Constitutionele toetsing aan sociale grondrechten – een vervolg
“Artikel 20 luidt: ‘De bestaanszekerheid der bevolking en spreiding van welvaart zijn voorwerp van zorg der overheid.’ ‘Bestaanszekerheid’ is hier een vaag begrip, net als ‘welvaart’. En het is een zorg van de overheid. Nou, als je dit toetsbaar wilt maken, zul je echt nog een paar stappen moeten zetten om te bepalen wat je precies bestaanszekerheid vindt, hoe je dat definieert.” Aan het woord is Pieter Omtzigt, voorzitter van de fractie die bestaanszekerheid tot haar raison d’être rekent, tijdens de tweede termijn van een notaoverleg op 24 maart jl. over zijn initiatiefnota over tien voorstellen ter verbetering van de constitutionele toetsing. Het overleg in eerste termijn was geschorst in afwachting van de contourennota van het kabinet, die inmiddels is verschenen.

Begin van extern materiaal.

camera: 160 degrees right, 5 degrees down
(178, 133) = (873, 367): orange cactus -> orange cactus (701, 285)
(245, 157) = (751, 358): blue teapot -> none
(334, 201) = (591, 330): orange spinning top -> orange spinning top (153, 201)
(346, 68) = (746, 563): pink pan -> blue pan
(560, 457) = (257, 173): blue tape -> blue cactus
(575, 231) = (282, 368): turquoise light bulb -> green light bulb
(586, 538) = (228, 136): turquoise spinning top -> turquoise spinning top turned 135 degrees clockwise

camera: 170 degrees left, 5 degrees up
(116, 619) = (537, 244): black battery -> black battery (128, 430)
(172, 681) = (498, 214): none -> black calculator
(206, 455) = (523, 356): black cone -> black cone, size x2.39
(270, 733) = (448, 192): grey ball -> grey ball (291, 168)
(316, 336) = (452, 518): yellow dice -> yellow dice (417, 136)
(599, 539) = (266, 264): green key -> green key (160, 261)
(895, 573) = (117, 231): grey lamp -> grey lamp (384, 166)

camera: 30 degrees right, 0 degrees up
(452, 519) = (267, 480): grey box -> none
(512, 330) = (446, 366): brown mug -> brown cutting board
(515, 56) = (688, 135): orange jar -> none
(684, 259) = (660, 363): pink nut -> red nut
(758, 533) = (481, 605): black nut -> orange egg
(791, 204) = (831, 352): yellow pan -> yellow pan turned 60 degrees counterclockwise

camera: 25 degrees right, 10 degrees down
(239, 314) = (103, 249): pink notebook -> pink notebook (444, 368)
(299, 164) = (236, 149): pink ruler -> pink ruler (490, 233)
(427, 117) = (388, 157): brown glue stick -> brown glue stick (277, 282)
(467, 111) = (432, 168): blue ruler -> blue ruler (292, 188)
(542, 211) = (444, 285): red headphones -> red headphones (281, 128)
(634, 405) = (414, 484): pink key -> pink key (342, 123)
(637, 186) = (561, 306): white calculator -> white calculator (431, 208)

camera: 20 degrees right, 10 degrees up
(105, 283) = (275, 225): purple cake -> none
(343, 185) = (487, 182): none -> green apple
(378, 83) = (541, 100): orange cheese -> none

De initiatiefnota-Omtzigt noch de contourennota van het kabinet voorzien in de toetsing aan sociale grondrechten. Deze zienswijze sluit aan bij eerdere ideeën en voorstellen, zoals het initiatiefvoorstel Halsema/Van Tongeren en de kabinetsbrief over hoofdlijnen van constitutionele toetsing uit 2022. Zij wekt in zoverre weinig verbazing. Toch valt het nodige in te brengen tegen die zienswijze. Dat ziet het kabinet ook zelf. Het wijst in zijn contourennota naar het pleidooi van ‘sommigen’ dat overheidshandelen op gespannen voet kan komen te staan met erin geschetste verplichtingen en dat toetsing aan deze sociale grondrechten de rechtsbescherming van burgers – kerndoel van de voorstellen in de contourennota – verbetert. Het kabinet verwijst daarbij naar bijvoorbeeld het rapport van de Staatscommissie rechtsstaat (juni 2024) en de inbreng van het College voor de Rechten van de Mens van 3 september 2024. Daarop vervolgt het kabinet echter: ‘Het kabinet is niettemin van mening dat de sociale grondrechten uit de Grondwet, gelet op hun karakter als instructienorm en de abstracte formulering, minder geschikt zijn voor rechterlijke toetsing.’ Het kabinet vreest voor ‘politisering van de rechtspraak en juridificering van de politieke besluitvorming’.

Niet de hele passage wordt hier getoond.